Why can the Confederate flag be celebrated and flown like other flags like Ireland, Puerto Rico (a territory of the USA) or Mexico if it’s part of Southern heritage?

The Confederate flag is not the flag that was officially used to represent the Confederacy during the Civil War, despite standing for the same values. There were three versions of the Confederate flag, as well as various others used by other states, over the course of the Civil War that represented the slave states: the Stars and Bars, the Stainless Banner and the Bloodstained Banner.

The flag flown today as the Confederate flag is a modern version of one that was used on the battlefield by General Robert E. Lee’s Army of North Virginia (ANV) and was not used as it was to represent the Confederacy. The first few versions of the confederate flag were called Stars and Bars before being abandoned, for its similarity to the Union flag, in favor of the Stainless Banner, designed by William Porcher Miles. The Stainless Banner was used by the Confederacy from 1863-1865. The Stainless Banner was a white rectangle featuring the ANV’s flag in the top left corner.

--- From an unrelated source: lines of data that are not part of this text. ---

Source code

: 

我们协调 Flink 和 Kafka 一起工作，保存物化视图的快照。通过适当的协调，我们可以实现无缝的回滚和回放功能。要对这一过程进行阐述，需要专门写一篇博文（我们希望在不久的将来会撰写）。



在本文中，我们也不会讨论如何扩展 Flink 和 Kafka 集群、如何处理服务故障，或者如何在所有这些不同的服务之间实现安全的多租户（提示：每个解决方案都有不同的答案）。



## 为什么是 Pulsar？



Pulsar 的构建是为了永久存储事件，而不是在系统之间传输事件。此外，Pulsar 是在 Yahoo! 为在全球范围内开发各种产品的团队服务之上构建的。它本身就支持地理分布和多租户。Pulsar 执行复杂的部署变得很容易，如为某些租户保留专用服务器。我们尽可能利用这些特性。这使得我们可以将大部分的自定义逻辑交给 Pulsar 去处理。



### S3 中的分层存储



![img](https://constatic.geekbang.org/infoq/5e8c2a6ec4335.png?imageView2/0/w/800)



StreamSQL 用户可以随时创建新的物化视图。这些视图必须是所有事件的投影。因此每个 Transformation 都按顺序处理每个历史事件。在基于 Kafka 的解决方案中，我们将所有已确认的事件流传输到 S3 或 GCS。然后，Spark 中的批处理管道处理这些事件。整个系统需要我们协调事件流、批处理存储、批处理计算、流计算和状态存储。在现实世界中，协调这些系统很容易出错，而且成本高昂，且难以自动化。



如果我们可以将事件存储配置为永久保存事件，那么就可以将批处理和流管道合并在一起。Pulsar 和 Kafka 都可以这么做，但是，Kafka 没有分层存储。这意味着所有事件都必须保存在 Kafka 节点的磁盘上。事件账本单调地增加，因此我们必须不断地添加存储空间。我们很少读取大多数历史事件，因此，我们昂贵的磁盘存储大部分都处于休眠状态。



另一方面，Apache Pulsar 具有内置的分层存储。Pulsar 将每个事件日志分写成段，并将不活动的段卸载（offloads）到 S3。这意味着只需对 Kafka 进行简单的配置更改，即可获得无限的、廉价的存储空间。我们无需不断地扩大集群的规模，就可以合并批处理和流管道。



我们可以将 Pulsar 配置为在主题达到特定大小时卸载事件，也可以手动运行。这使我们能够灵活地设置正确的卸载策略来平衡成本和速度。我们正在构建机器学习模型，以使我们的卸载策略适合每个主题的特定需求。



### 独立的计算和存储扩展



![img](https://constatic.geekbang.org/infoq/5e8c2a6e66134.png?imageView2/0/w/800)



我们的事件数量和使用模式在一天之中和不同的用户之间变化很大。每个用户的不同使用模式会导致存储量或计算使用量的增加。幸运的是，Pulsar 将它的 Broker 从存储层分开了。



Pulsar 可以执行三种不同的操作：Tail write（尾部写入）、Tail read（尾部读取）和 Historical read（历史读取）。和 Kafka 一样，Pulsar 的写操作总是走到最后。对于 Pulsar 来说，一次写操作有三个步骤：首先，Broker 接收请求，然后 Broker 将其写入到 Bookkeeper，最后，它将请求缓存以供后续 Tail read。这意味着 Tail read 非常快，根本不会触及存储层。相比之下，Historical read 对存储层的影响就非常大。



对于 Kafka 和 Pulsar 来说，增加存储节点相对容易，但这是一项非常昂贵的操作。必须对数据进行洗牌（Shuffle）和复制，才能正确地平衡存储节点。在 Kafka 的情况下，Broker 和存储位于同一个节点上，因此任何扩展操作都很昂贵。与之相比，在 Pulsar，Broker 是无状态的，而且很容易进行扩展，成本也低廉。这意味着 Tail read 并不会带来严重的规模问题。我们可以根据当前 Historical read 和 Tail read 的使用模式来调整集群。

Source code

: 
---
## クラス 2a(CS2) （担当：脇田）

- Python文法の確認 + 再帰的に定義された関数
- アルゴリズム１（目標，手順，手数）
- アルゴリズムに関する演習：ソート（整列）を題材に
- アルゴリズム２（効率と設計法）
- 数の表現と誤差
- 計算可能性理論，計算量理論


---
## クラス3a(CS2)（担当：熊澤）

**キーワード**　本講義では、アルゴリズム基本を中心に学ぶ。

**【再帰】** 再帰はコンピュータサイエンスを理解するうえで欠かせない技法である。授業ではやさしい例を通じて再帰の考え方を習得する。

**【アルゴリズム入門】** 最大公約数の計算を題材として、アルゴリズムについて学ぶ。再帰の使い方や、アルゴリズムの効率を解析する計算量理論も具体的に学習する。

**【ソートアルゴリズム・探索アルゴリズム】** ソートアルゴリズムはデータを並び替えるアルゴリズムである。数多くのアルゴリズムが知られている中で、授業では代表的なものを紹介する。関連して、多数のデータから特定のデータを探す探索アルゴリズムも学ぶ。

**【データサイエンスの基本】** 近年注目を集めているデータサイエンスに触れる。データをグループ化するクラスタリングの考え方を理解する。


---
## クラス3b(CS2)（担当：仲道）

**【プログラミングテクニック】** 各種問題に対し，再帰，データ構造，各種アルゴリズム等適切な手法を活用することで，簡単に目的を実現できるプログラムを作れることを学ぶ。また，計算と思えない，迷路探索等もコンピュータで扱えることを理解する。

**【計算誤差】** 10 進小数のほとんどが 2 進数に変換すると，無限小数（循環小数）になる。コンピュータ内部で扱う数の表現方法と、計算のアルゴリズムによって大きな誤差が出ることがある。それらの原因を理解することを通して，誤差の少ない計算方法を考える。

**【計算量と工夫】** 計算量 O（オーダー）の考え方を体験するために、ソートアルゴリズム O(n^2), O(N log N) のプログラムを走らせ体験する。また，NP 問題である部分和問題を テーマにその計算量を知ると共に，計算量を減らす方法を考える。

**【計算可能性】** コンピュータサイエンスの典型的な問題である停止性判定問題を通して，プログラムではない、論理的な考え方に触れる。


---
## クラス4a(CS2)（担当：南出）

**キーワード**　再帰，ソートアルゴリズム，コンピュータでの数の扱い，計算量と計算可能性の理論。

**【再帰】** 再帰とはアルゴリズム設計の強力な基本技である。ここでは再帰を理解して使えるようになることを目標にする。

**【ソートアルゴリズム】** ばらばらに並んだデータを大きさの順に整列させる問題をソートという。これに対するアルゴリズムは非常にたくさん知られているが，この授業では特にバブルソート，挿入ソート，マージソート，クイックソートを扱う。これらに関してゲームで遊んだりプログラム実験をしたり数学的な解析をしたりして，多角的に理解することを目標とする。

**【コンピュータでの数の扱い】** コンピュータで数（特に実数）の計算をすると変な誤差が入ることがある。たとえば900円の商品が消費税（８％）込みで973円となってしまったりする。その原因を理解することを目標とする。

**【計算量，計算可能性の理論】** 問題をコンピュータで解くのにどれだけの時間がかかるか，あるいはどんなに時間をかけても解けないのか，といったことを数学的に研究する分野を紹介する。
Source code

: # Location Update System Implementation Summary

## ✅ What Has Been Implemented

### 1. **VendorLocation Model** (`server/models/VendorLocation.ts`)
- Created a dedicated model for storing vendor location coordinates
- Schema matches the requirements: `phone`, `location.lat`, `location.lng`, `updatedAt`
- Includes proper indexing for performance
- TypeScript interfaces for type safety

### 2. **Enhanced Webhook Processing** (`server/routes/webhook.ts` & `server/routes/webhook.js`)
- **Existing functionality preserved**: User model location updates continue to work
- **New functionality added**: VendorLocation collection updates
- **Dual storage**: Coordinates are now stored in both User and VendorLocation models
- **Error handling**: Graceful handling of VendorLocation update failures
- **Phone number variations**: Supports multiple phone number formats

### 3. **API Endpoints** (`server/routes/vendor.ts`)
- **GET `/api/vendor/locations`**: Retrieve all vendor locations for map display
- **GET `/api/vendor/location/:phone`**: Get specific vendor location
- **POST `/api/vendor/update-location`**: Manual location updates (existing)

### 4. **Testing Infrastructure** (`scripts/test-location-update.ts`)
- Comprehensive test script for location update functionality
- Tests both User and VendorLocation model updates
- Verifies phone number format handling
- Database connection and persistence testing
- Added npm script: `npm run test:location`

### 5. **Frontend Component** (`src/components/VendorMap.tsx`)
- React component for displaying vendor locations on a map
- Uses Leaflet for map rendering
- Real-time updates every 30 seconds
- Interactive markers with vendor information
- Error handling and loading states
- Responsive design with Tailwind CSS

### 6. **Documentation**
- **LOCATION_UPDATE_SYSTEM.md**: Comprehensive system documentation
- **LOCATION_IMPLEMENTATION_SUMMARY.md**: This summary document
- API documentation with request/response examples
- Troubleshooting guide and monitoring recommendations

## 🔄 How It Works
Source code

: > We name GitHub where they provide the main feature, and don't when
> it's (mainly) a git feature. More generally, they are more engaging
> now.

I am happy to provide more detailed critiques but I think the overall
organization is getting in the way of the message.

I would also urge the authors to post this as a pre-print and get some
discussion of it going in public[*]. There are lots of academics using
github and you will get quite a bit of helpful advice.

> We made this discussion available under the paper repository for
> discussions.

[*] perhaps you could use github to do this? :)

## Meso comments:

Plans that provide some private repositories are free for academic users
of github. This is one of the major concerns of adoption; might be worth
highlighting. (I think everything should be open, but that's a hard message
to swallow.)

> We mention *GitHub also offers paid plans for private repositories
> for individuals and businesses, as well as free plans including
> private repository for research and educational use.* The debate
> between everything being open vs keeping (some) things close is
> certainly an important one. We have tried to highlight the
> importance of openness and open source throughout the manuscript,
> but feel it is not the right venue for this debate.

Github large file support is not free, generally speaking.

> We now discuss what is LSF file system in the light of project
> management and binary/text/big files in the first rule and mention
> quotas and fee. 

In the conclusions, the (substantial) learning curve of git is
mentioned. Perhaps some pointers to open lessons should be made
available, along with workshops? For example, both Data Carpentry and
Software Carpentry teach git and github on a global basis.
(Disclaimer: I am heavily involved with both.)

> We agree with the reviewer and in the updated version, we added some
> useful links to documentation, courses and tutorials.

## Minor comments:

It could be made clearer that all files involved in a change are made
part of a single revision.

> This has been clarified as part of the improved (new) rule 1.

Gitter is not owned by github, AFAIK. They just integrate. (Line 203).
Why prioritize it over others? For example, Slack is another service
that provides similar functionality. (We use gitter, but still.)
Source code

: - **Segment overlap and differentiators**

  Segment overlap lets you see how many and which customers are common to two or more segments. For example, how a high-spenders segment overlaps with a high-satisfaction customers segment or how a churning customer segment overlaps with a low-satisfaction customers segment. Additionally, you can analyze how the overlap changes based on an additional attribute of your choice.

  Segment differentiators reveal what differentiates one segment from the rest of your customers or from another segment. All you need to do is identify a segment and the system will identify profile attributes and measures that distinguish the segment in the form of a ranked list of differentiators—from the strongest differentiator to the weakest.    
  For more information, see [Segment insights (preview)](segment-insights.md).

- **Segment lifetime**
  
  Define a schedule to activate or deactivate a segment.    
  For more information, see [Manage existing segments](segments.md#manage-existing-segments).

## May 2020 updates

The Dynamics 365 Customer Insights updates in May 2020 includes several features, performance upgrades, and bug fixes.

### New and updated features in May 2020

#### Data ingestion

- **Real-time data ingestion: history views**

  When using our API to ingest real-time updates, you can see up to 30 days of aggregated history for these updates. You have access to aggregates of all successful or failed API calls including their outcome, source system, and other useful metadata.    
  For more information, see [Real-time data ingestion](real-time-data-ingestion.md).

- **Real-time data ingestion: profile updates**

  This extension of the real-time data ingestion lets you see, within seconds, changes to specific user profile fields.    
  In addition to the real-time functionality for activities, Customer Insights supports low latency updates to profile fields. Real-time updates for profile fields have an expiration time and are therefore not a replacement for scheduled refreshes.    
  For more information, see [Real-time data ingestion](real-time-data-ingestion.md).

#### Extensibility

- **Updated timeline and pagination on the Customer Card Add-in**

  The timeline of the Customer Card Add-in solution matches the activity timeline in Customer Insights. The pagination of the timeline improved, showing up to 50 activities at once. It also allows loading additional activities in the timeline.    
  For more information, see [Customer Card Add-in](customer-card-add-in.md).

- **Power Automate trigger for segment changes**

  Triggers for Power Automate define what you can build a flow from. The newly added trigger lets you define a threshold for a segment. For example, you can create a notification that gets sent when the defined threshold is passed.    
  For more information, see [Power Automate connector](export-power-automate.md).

After much criticism that the Stainless Banner was being mistaken as a flag of surrender amid artillery and gun smoke, the Blood-Stained Banner (a modified Stainless Banner with a thick red bar on its right edge) was created and adopted March 4, 1865, but scarcely fabricated – the Confederacy fell less than one month later. The modern version of the Confederate flag is a rectangular version of the ANV’s flag used by post-Civil War hate organizations like the KKK and their supporters, like the UDC, who romanticized a slaved-based society and supremacist ideology. Both they and the flag have earned such a deep tie to discrimination and white supremacy through their actions and ideals, it is used by white supremacist groups outside the U.S. like Neo-Nazis. Flying a Confederate flag honors those who fought under it; flying a Confederate flag honors those who fought for its ideals; flying a Confederate flag honors those who fought for its ideals of racial supremacy; flying a Confederate flag honors a heritage of racial supremacy.

Remove all flags and statues that honor figures of America’s past that have enslaved people and committed acts of genocide and discrimination starting with the Confederate flag and related monuments, but do not consign them to oblivion. They represent the shameful truth of the country’s history and as such should be displayed in museums alongside other artifacts that contextualize how they were used by the Confederacy, UDC, UCV and KKK as rally points for post-war cultural brainwashing and discrimination. That way the memory of white racial supremacy in the country is not forgotten and repeated.

Southern heritage has more to be proud of than the Confederate flag and what it represents. Celebrate that which can be peacefully shared and enjoyed by people of all walks of life regardless of race, nationality, religion, gender, class or creed, not symbols laden with ties to supremacy and discrimination.


CORRECTION: All uses of ‘Confederate Flag’ and ‘confederate flag’ were changed to ‘Confederate flag’ as The Signal Editorial Board ruled a style change after the article published.

1 Comment
  1. Jason says

    Easy to say when it is not your own heritage, history, and culture being taken down destroyed or put into a museum Mrs. Palacios. When does it stop? Where do we draw the line in the sand? You do not just sweep all your dirty laundry into the closet, you may want to wear that hat one day.